Yesterday I was able to mount my smb share with the following command:

sudo mount -t cifs //XXXX/share /media/share -o user=Ben,password=XXX,workgroup=WORKGROUP,ip=XXX.XX.XX,uid=ben,gid=ben,rw

I don't know why it is not working anymore. (Maybe from system update).

I got the following error :

mount: only root can mount //XXX.XXX.XXX/share on /home/ben/share

I don't know how to fix this problem..

I've also tried to mount it with su -, and Smbclient is working.

I'm Running ArchLinux.

  • 1
    What is the output of echo "$EUID"?
    – Chris Down
    Mar 1, 2012 at 20:53
  • 1
    @ChrisDown echo $EUID = 1000
    – Ben D
    Mar 1, 2012 at 22:45
  • 6
    @BenD - In which case you are not effectively running as root. (Obviously this should be run in the same environment as you are trying to mount in, so you should make sure it is the root shell that is expanding $EUID.)
    – Chris Down
    Mar 1, 2012 at 22:46
  • 2
    Why is the path different between the error message and the mount command? One is /media/share and the other is /home/ben/share. Also, I recomment using /mnt for manual or static mounts. /media was created for the HAL/udev daemons to mount dynamically created disks like a USB drive.
    – penguin359
    Mar 2, 2012 at 19:19
  • 1
    As @9000 mentioned, see what verbose mode says by adding a -v to your mount command. Also check your system logs if you haven't already, and dmesg, and perhaps run an strace on the command for deeper troubleshooting.
    – Banjer
    Mar 4, 2012 at 15:38

2 Answers 2


If you don't know, what is happen, try strace:

sudo strace -f -F -o mount.strace mount -t cifs //XXXX/share /media/share -o user=Ben,password=XXX,workgroup=WORKGROUP,ip=XXX.XX.XX,uid=ben,gid=ben,rw

Then try search file mount.strace from bottom for some errors, you will obviously found reason... It is hard method, I know...

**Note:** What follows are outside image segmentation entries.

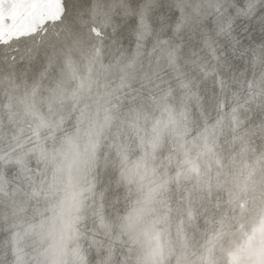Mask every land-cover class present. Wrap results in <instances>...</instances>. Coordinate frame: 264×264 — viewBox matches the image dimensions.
<instances>
[{"label": "clouds", "instance_id": "1", "mask_svg": "<svg viewBox=\"0 0 264 264\" xmlns=\"http://www.w3.org/2000/svg\"><path fill=\"white\" fill-rule=\"evenodd\" d=\"M0 264H264V0H0Z\"/></svg>", "mask_w": 264, "mask_h": 264}, {"label": "snow or ice", "instance_id": "2", "mask_svg": "<svg viewBox=\"0 0 264 264\" xmlns=\"http://www.w3.org/2000/svg\"><path fill=\"white\" fill-rule=\"evenodd\" d=\"M13 17L15 16V13H12Z\"/></svg>", "mask_w": 264, "mask_h": 264}]
</instances>
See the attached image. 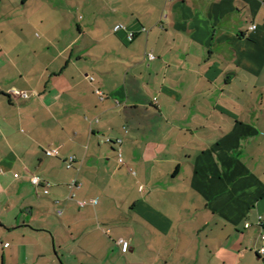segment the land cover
<instances>
[{
	"label": "crops",
	"instance_id": "obj_1",
	"mask_svg": "<svg viewBox=\"0 0 264 264\" xmlns=\"http://www.w3.org/2000/svg\"><path fill=\"white\" fill-rule=\"evenodd\" d=\"M0 243L264 264V0H0Z\"/></svg>",
	"mask_w": 264,
	"mask_h": 264
},
{
	"label": "built area",
	"instance_id": "obj_2",
	"mask_svg": "<svg viewBox=\"0 0 264 264\" xmlns=\"http://www.w3.org/2000/svg\"><path fill=\"white\" fill-rule=\"evenodd\" d=\"M123 28V26H118L115 30H116V32L117 31H119V30H121ZM256 27L255 26H253L251 29L252 30H254ZM133 35H129V40L130 41H132L133 40ZM155 57L152 55V54H150L149 55V59L150 60H153ZM92 80V79H91ZM22 95H24L25 97L27 96L25 93H23ZM108 142H109V140H108ZM46 154L48 155V156H58L59 155V152H58V150L57 149H52V150H47L46 151ZM121 161V160H120ZM74 162V158H71L70 159V161H69V166L71 167L72 166V163ZM16 179H18L20 176H19V174H15V176H14ZM31 182H32V184L34 185V186H40L41 185V183H42V180H41V178H39V177H37V176H33L32 178H31ZM74 186V185H73ZM46 195L47 194H49V191L48 190H46L45 192H44ZM82 205H84V204H82ZM61 213V212H60ZM121 246H122V251L124 252V253H126L127 251H128V249H129V242L128 241H126V240H121ZM7 246H9L8 244H2V243H0V247H7ZM260 253L261 254H264V246H263V248L261 249V251H260Z\"/></svg>",
	"mask_w": 264,
	"mask_h": 264
},
{
	"label": "rangeland",
	"instance_id": "obj_3",
	"mask_svg": "<svg viewBox=\"0 0 264 264\" xmlns=\"http://www.w3.org/2000/svg\"><path fill=\"white\" fill-rule=\"evenodd\" d=\"M51 239H52V243H55L52 237H51ZM63 242H66V241L63 240ZM64 244H65V243H64ZM66 244H67V246H69V242H66ZM51 248H52V254H56L57 251L55 252V250H54V248H53V245H51ZM71 248H72V246H71Z\"/></svg>",
	"mask_w": 264,
	"mask_h": 264
}]
</instances>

As I don't see any proper reason for your error, I would propose a slightly different syntax.

First I will create a new directory as root (to be sure root can create it) and then mount the share with slightly different options. Here are the commands (they should all succeed):

sudo mkdir /mnt/smb_share
sudo touch /mnt/smb_share/test && sudo rm -f /mnt/smb_share/test && echo "Permissions are OK"
sudo mount -t cifs //(hostname)/share /mnt/smb_share -o user=Ben,domain=(WORKGROUP)

The mount command should ask you for your Samba user Ben password. I have removed the uid and gid options just to remove some "noise". With this command you should be able to verify that you can mount the share. Of course you need to replace:

  • (hostname) by the share server hostname. If it does not work with the hostname, try again but use the IP address instead;
  • (WORKGROUP) by your workgroup or domain.

If this work. Try unmounting the share and remounting it with uid only:

sudo umount /mnt/smb_share
sudo mount -t cifs //(hostname)/share /mnt/smb_share -o user=Ben,domain=(WORKGROUP),uid=ben

If this is working, add the gid, then add the rw and then finally add the password option (step by step). So you can identify which of the options is not understood.